→ **ASSIGNMENT**
The response should repeat word for word every line below from the one with "X2050535Y295706D01*" to the one with "X98000000Y-98700000D02*", inclusive, and nothing else; leave pictures out.

==============================

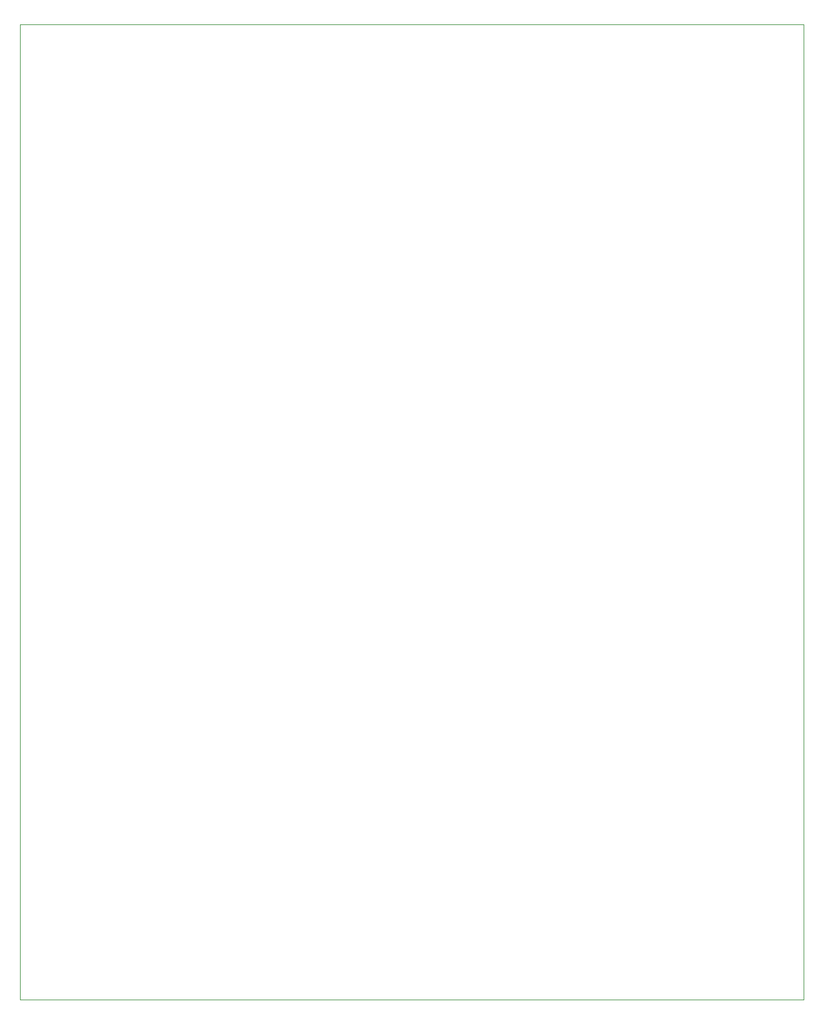
<source format=gm1>
G04 #@! TF.GenerationSoftware,KiCad,Pcbnew,9.0.0*
G04 #@! TF.CreationDate,2025-04-29T18:09:41-05:00*
G04 #@! TF.ProjectId,Mainboard,4d61696e-626f-4617-9264-2e6b69636164,rev?*
G04 #@! TF.SameCoordinates,Original*
G04 #@! TF.FileFunction,Profile,NP*
%FSLAX46Y46*%
G04 Gerber Fmt 4.6, Leading zero omitted, Abs format (unit mm)*
G04 Created by KiCad (PCBNEW 9.0.0) date 2025-04-29 18:09:41*
%MOMM*%
%LPD*%
G01*
G04 APERTURE LIST*
G04 #@! TA.AperFunction,Profile*
%ADD10C,0.050000*%
G04 #@! TD*
G04 APERTURE END LIST*
D10*
X119085000Y-27500000D02*
X225165000Y-27500000D01*
X225165000Y-159500000D01*
X119085000Y-159500000D01*
X119085000Y-27500000D01*
M02*

</source>
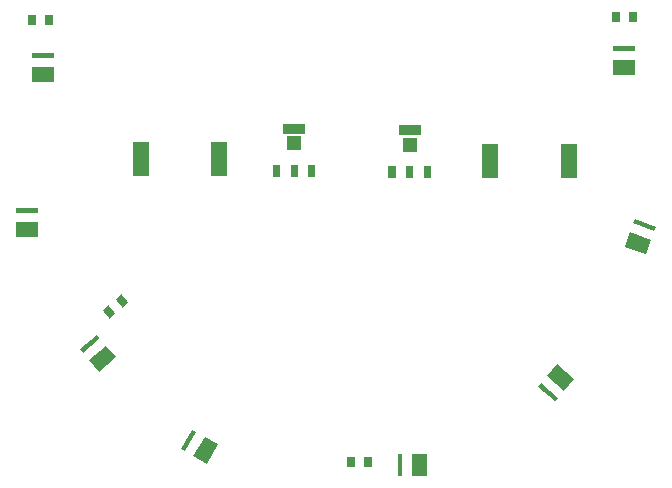
<source format=gtp>
G04*
G04 #@! TF.GenerationSoftware,Altium Limited,Altium Designer,21.7.2 (23)*
G04*
G04 Layer_Color=8421504*
%FSLAX25Y25*%
%MOIN*%
G70*
G04*
G04 #@! TF.SameCoordinates,C9020EFE-5469-4C63-B031-BAE70B3800EC*
G04*
G04*
G04 #@! TF.FilePolarity,Positive*
G04*
G01*
G75*
%ADD13R,0.05709X0.11417*%
G04:AMPARAMS|DCode=14|XSize=25.59mil|YSize=35.43mil|CornerRadius=0mil|HoleSize=0mil|Usage=FLASHONLY|Rotation=40.000|XOffset=0mil|YOffset=0mil|HoleType=Round|Shape=Rectangle|*
%AMROTATEDRECTD14*
4,1,4,0.00159,-0.02180,-0.02119,0.00535,-0.00159,0.02180,0.02119,-0.00535,0.00159,-0.02180,0.0*
%
%ADD14ROTATEDRECTD14*%

%ADD15R,0.02559X0.03543*%
G36*
X165740Y327709D02*
X158260D01*
Y329283D01*
X165740D01*
Y327709D01*
D02*
G37*
G36*
Y319441D02*
X158260D01*
Y324559D01*
X165740D01*
Y319441D01*
D02*
G37*
G36*
X186371Y285801D02*
X180641Y280993D01*
X179629Y282199D01*
X185359Y287007D01*
X186371Y285801D01*
D02*
G37*
G36*
X191686Y279468D02*
X185955Y274659D01*
X182666Y278580D01*
X188396Y283388D01*
X191686Y279468D01*
D02*
G37*
G36*
X218426Y254593D02*
X214686Y248115D01*
X213322Y248903D01*
X217062Y255381D01*
X218426Y254593D01*
D02*
G37*
G36*
X225586Y250460D02*
X221846Y243981D01*
X217414Y246540D01*
X221154Y253019D01*
X225586Y250460D01*
D02*
G37*
G36*
X170965Y379394D02*
X163484D01*
Y380968D01*
X170965D01*
Y379394D01*
D02*
G37*
G36*
Y371126D02*
X163484D01*
Y376244D01*
X170965D01*
Y371126D01*
D02*
G37*
G36*
X254740Y354012D02*
X247260D01*
Y357358D01*
X254740D01*
Y354012D01*
D02*
G37*
G36*
X253362Y348500D02*
X248638D01*
Y353224D01*
X253362D01*
Y348500D01*
D02*
G37*
G36*
X258087Y339642D02*
X255724D01*
Y343579D01*
X258087D01*
Y339642D01*
D02*
G37*
G36*
X252181D02*
X249819D01*
Y343579D01*
X252181D01*
Y339642D01*
D02*
G37*
G36*
X246276D02*
X243913D01*
Y343579D01*
X246276D01*
Y339642D01*
D02*
G37*
G36*
X364740Y381709D02*
X357260D01*
Y383283D01*
X364740D01*
Y381709D01*
D02*
G37*
G36*
Y373441D02*
X357260D01*
Y378559D01*
X364740D01*
Y373441D01*
D02*
G37*
G36*
X293240Y353512D02*
X285760D01*
Y356858D01*
X293240D01*
Y353512D01*
D02*
G37*
G36*
X291862Y348000D02*
X287138D01*
Y352724D01*
X291862D01*
Y348000D01*
D02*
G37*
G36*
X296587Y339142D02*
X294224D01*
Y343079D01*
X296587D01*
Y339142D01*
D02*
G37*
G36*
X290681D02*
X288319D01*
Y343079D01*
X290681D01*
Y339142D01*
D02*
G37*
G36*
X284776D02*
X282413D01*
Y343079D01*
X284776D01*
Y339142D01*
D02*
G37*
G36*
X371506Y323065D02*
X370967Y321585D01*
X363938Y324144D01*
X364476Y325623D01*
X371506Y323065D01*
D02*
G37*
G36*
X369890Y318625D02*
X368139Y313816D01*
X361110Y316374D01*
X362861Y321184D01*
X369890Y318625D01*
D02*
G37*
G36*
X344233Y272306D02*
X340943Y268385D01*
X335213Y273194D01*
X338503Y277114D01*
X344233Y272306D01*
D02*
G37*
G36*
X338918Y265973D02*
X337906Y264766D01*
X332176Y269575D01*
X333188Y270781D01*
X338918Y265973D01*
D02*
G37*
G36*
X295327Y239776D02*
X290209D01*
Y247256D01*
X295327D01*
Y239776D01*
D02*
G37*
G36*
X287059D02*
X285484D01*
Y247256D01*
X287059D01*
Y239776D01*
D02*
G37*
D13*
X316409Y345000D02*
D03*
X342590D02*
D03*
X199909Y345500D02*
D03*
X226091D02*
D03*
D14*
X193597Y298118D02*
D03*
X189224Y294449D02*
D03*
D15*
X358146Y393000D02*
D03*
X363854D02*
D03*
X169354Y392000D02*
D03*
X163646D02*
D03*
X269913Y244516D02*
D03*
X275622D02*
D03*
M02*

</source>
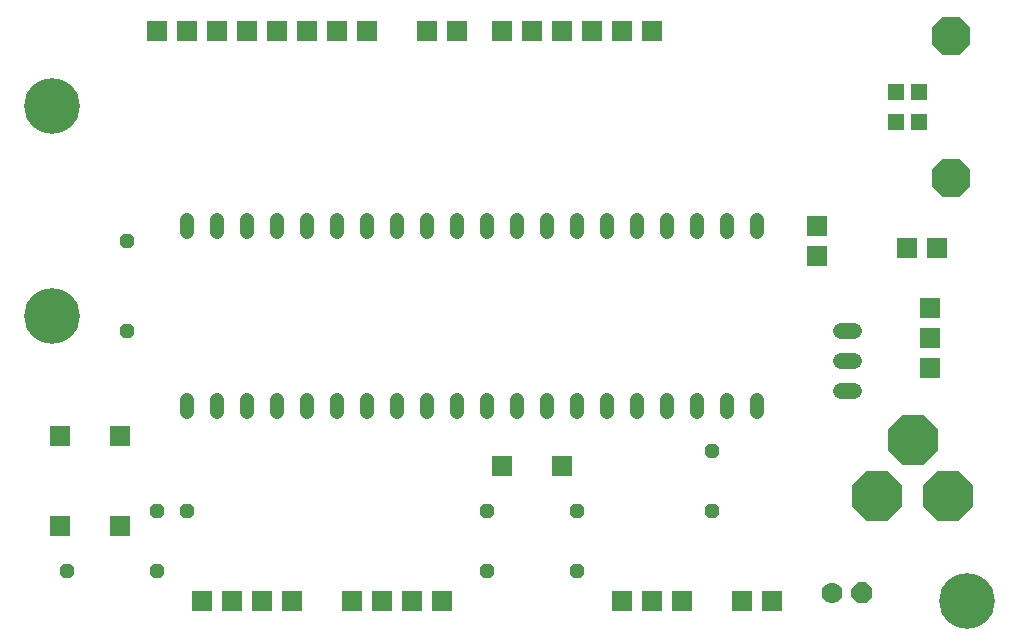
<source format=gts>
G75*
%MOIN*%
%OFA0B0*%
%FSLAX24Y24*%
%IPPOS*%
%LPD*%
%AMOC8*
5,1,8,0,0,1.08239X$1,22.5*
%
%ADD10C,0.0479*%
%ADD11R,0.0680X0.0680*%
%ADD12C,0.0519*%
%ADD13OC8,0.1655*%
%ADD14OC8,0.0479*%
%ADD15OC8,0.0700*%
%ADD16C,0.0700*%
%ADD17OC8,0.1280*%
%ADD18R,0.0580X0.0580*%
%ADD19C,0.1858*%
D10*
X006100Y007401D02*
X006100Y007799D01*
X007100Y007799D02*
X007100Y007401D01*
X008100Y007401D02*
X008100Y007799D01*
X009100Y007799D02*
X009100Y007401D01*
X010100Y007401D02*
X010100Y007799D01*
X011100Y007799D02*
X011100Y007401D01*
X012100Y007401D02*
X012100Y007799D01*
X013100Y007799D02*
X013100Y007401D01*
X014100Y007401D02*
X014100Y007799D01*
X015100Y007799D02*
X015100Y007401D01*
X016100Y007401D02*
X016100Y007799D01*
X017100Y007799D02*
X017100Y007401D01*
X018100Y007401D02*
X018100Y007799D01*
X019100Y007799D02*
X019100Y007401D01*
X020100Y007401D02*
X020100Y007799D01*
X021100Y007799D02*
X021100Y007401D01*
X022100Y007401D02*
X022100Y007799D01*
X023100Y007799D02*
X023100Y007401D01*
X024100Y007401D02*
X024100Y007799D01*
X025100Y007799D02*
X025100Y007401D01*
X025100Y013401D02*
X025100Y013799D01*
X024100Y013799D02*
X024100Y013401D01*
X023100Y013401D02*
X023100Y013799D01*
X022100Y013799D02*
X022100Y013401D01*
X021100Y013401D02*
X021100Y013799D01*
X020100Y013799D02*
X020100Y013401D01*
X019100Y013401D02*
X019100Y013799D01*
X018100Y013799D02*
X018100Y013401D01*
X017100Y013401D02*
X017100Y013799D01*
X016100Y013799D02*
X016100Y013401D01*
X015100Y013401D02*
X015100Y013799D01*
X014100Y013799D02*
X014100Y013401D01*
X013100Y013401D02*
X013100Y013799D01*
X012100Y013799D02*
X012100Y013401D01*
X011100Y013401D02*
X011100Y013799D01*
X010100Y013799D02*
X010100Y013401D01*
X009100Y013401D02*
X009100Y013799D01*
X008100Y013799D02*
X008100Y013401D01*
X007100Y013401D02*
X007100Y013799D01*
X006100Y013799D02*
X006100Y013401D01*
D11*
X006100Y020100D03*
X005100Y020100D03*
X007100Y020100D03*
X008100Y020100D03*
X009100Y020100D03*
X010100Y020100D03*
X011100Y020100D03*
X012100Y020100D03*
X014100Y020100D03*
X015100Y020100D03*
X016600Y020100D03*
X017600Y020100D03*
X018600Y020100D03*
X019600Y020100D03*
X020600Y020100D03*
X021600Y020100D03*
X027100Y013600D03*
X027100Y012600D03*
X030100Y012850D03*
X031100Y012850D03*
X030850Y010850D03*
X030850Y009850D03*
X030850Y008850D03*
X018600Y005600D03*
X016600Y005600D03*
X014600Y001100D03*
X013600Y001100D03*
X012600Y001100D03*
X011600Y001100D03*
X009600Y001100D03*
X008600Y001100D03*
X007600Y001100D03*
X006600Y001100D03*
X003850Y003600D03*
X001850Y003600D03*
X001850Y006600D03*
X003850Y006600D03*
X020600Y001100D03*
X021600Y001100D03*
X022600Y001100D03*
X024600Y001100D03*
X025600Y001100D03*
D12*
X027881Y008100D02*
X028319Y008100D01*
X028319Y009100D02*
X027881Y009100D01*
X027881Y010100D02*
X028319Y010100D01*
D13*
X030281Y006450D03*
X029100Y004600D03*
X031462Y004600D03*
D14*
X002100Y002100D03*
X005100Y002100D03*
X005100Y004100D03*
X006100Y004100D03*
X004100Y010100D03*
X004100Y013100D03*
X016100Y004100D03*
X019100Y004100D03*
X019100Y002100D03*
X016100Y002100D03*
X023600Y004100D03*
X023600Y006100D03*
D15*
X028600Y001350D03*
D16*
X027600Y001350D03*
D17*
X031572Y015195D03*
X031572Y019936D03*
D18*
X030506Y018053D03*
X029718Y018053D03*
X029718Y017069D03*
X030506Y017069D03*
D19*
X032100Y001100D03*
X001600Y010600D03*
X001600Y017600D03*
M02*

</source>
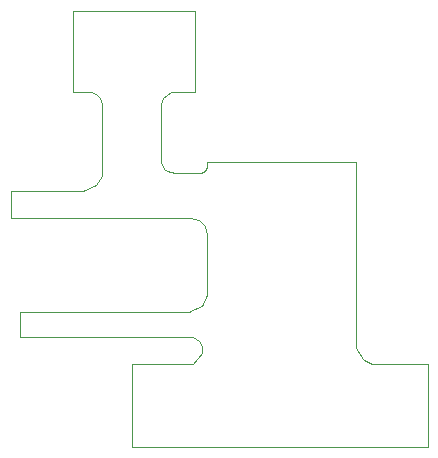
<source format=gbr>
G04*
G04 #@! TF.GenerationSoftware,Altium Limited,Altium Designer,23.10.1 (27)*
G04*
G04 Layer_Color=0*
%FSLAX44Y44*%
%MOMM*%
G71*
G04*
G04 #@! TF.SameCoordinates,EE71AB0A-04B5-4847-A965-A32D4C1E190E*
G04*
G04*
G04 #@! TF.FilePolarity,Positive*
G04*
G01*
G75*
%ADD61C,0.0254*%
D61*
X2077647Y64D02*
X2327830Y63D01*
X2327831Y70063D01*
X2281037Y70064D01*
X2273969Y73969D01*
X2273600Y74337D01*
X2267565Y83535D01*
X2267565Y241373D01*
X2141055Y241373D01*
X2141055Y237048D01*
X2139171Y233684D01*
X2135807Y231800D01*
X2114442Y231800D01*
X2107567Y233684D01*
X2104920Y235791D01*
X2102600Y241448D01*
Y290323D01*
X2104150Y295706D01*
X2110603Y300400D01*
X2130700Y300400D01*
X2130700Y369300D01*
X2027400Y369300D01*
X2027400Y300400D01*
X2042800Y300400D01*
X2047425Y298840D01*
X2049241Y297010D01*
X2050535Y295706D01*
X2052600Y290628D01*
X2052600Y229600D01*
X2047425Y221925D01*
X2036126Y216750D01*
X1974836Y216750D01*
X1974836Y194130D01*
X1974906Y194200D01*
X2021800Y194200D01*
X2021871Y194129D01*
X2126900Y194129D01*
X2126900Y193700D01*
X2134170Y192063D01*
X2136579Y189654D01*
X2139171Y187063D01*
X2141055Y179400D01*
Y128900D01*
X2136579Y119092D01*
X2126900Y114800D01*
X2126900Y114616D01*
X2009516Y114616D01*
X2009500Y114600D01*
X1982558Y114600D01*
X1982542Y114616D01*
X1982541Y93155D01*
X2009555Y93155D01*
X2009600Y93200D01*
X2129200Y93200D01*
X2129364Y93300D01*
X2134170Y89994D01*
X2136579Y85821D01*
X2136579Y79420D01*
X2129400Y70100D01*
X2129436Y70064D01*
X2077647Y70064D01*
X2077647Y64D01*
M02*

</source>
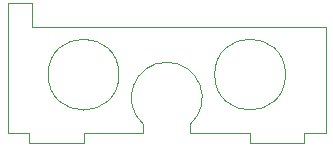
<source format=gm1>
G04 #@! TF.GenerationSoftware,KiCad,Pcbnew,7.0.5*
G04 #@! TF.CreationDate,2024-01-12T08:26:28+09:00*
G04 #@! TF.ProjectId,uglyMotorGaurd,75676c79-4d6f-4746-9f72-47617572642e,rev?*
G04 #@! TF.SameCoordinates,Original*
G04 #@! TF.FileFunction,Profile,NP*
%FSLAX46Y46*%
G04 Gerber Fmt 4.6, Leading zero omitted, Abs format (unit mm)*
G04 Created by KiCad (PCBNEW 7.0.5) date 2024-01-12 08:26:28*
%MOMM*%
%LPD*%
G01*
G04 APERTURE LIST*
G04 #@! TA.AperFunction,Profile*
%ADD10C,0.001000*%
G04 #@! TD*
G04 APERTURE END LIST*
D10*
X88350000Y-99500000D02*
X92950000Y-99500000D01*
X102000000Y-97936068D02*
G75*
G03*
X98000000Y-97936068I-2000000J2236068D01*
G01*
X86550000Y-98700000D02*
X86550000Y-87700000D01*
X110050000Y-93750000D02*
G75*
G03*
X110050000Y-93750000I-3000000J0D01*
G01*
X107050000Y-98700000D02*
X102000000Y-98700000D01*
X111650000Y-98700000D02*
X111650000Y-99500000D01*
X88550000Y-89700000D02*
X113450000Y-89700000D01*
X107050000Y-99500000D02*
X107050000Y-98700000D01*
X88550000Y-87700000D02*
X88550000Y-89700000D01*
X111650000Y-99500000D02*
X107050000Y-99500000D01*
X98000000Y-98700000D02*
X98000000Y-97936068D01*
X95950000Y-93750000D02*
G75*
G03*
X95950000Y-93750000I-3000000J0D01*
G01*
X86550000Y-87700000D02*
X88550000Y-87700000D01*
X102000000Y-98700000D02*
X102000000Y-97936068D01*
X92950000Y-98700000D02*
X98000000Y-98700000D01*
X113450000Y-98700000D02*
X111650000Y-98700000D01*
X86550000Y-98700000D02*
X88350000Y-98700000D01*
X92950000Y-99500000D02*
X92950000Y-98700000D01*
X88350000Y-98700000D02*
X88350000Y-99500000D01*
X113450000Y-89700000D02*
X113450000Y-98700000D01*
M02*

</source>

==============================

→ **ANSWER AREA**
X2050535Y295706D01*
X2052600Y290628D01*
X2052600Y229600D01*
X2047425Y221925D01*
X2036126Y216750D01*
X1974836Y216750D01*
X1974836Y194130D01*
X1974906Y194200D01*
X2021800Y194200D01*
X2021871Y194129D01*
X2126900Y194129D01*
X2126900Y193700D01*
X2134170Y192063D01*
X2136579Y189654D01*
X2139171Y187063D01*
X2141055Y179400D01*
Y128900D01*
X2136579Y119092D01*
X2126900Y114800D01*
X2126900Y114616D01*
X2009516Y114616D01*
X2009500Y114600D01*
X1982558Y114600D01*
X1982542Y114616D01*
X1982541Y93155D01*
X2009555Y93155D01*
X2009600Y93200D01*
X2129200Y93200D01*
X2129364Y93300D01*
X2134170Y89994D01*
X2136579Y85821D01*
X2136579Y79420D01*
X2129400Y70100D01*
X2129436Y70064D01*
X2077647Y70064D01*
X2077647Y64D01*
M02*

</source>
<source format=gm1>
G04 #@! TF.GenerationSoftware,KiCad,Pcbnew,7.0.5*
G04 #@! TF.CreationDate,2024-01-12T08:26:28+09:00*
G04 #@! TF.ProjectId,uglyMotorGaurd,75676c79-4d6f-4746-9f72-47617572642e,rev?*
G04 #@! TF.SameCoordinates,Original*
G04 #@! TF.FileFunction,Profile,NP*
%FSLAX46Y46*%
G04 Gerber Fmt 4.6, Leading zero omitted, Abs format (unit mm)*
G04 Created by KiCad (PCBNEW 7.0.5) date 2024-01-12 08:26:28*
%MOMM*%
%LPD*%
G01*
G04 APERTURE LIST*
G04 #@! TA.AperFunction,Profile*
%ADD10C,0.001000*%
G04 #@! TD*
G04 APERTURE END LIST*
D10*
X88350000Y-99500000D02*
X92950000Y-99500000D01*
X102000000Y-97936068D02*
G75*
G03*
X98000000Y-97936068I-2000000J2236068D01*
G01*
X86550000Y-98700000D02*
X86550000Y-87700000D01*
X110050000Y-93750000D02*
G75*
G03*
X110050000Y-93750000I-3000000J0D01*
G01*
X107050000Y-98700000D02*
X102000000Y-98700000D01*
X111650000Y-98700000D02*
X111650000Y-99500000D01*
X88550000Y-89700000D02*
X113450000Y-89700000D01*
X107050000Y-99500000D02*
X107050000Y-98700000D01*
X88550000Y-87700000D02*
X88550000Y-89700000D01*
X111650000Y-99500000D02*
X107050000Y-99500000D01*
X98000000Y-98700000D02*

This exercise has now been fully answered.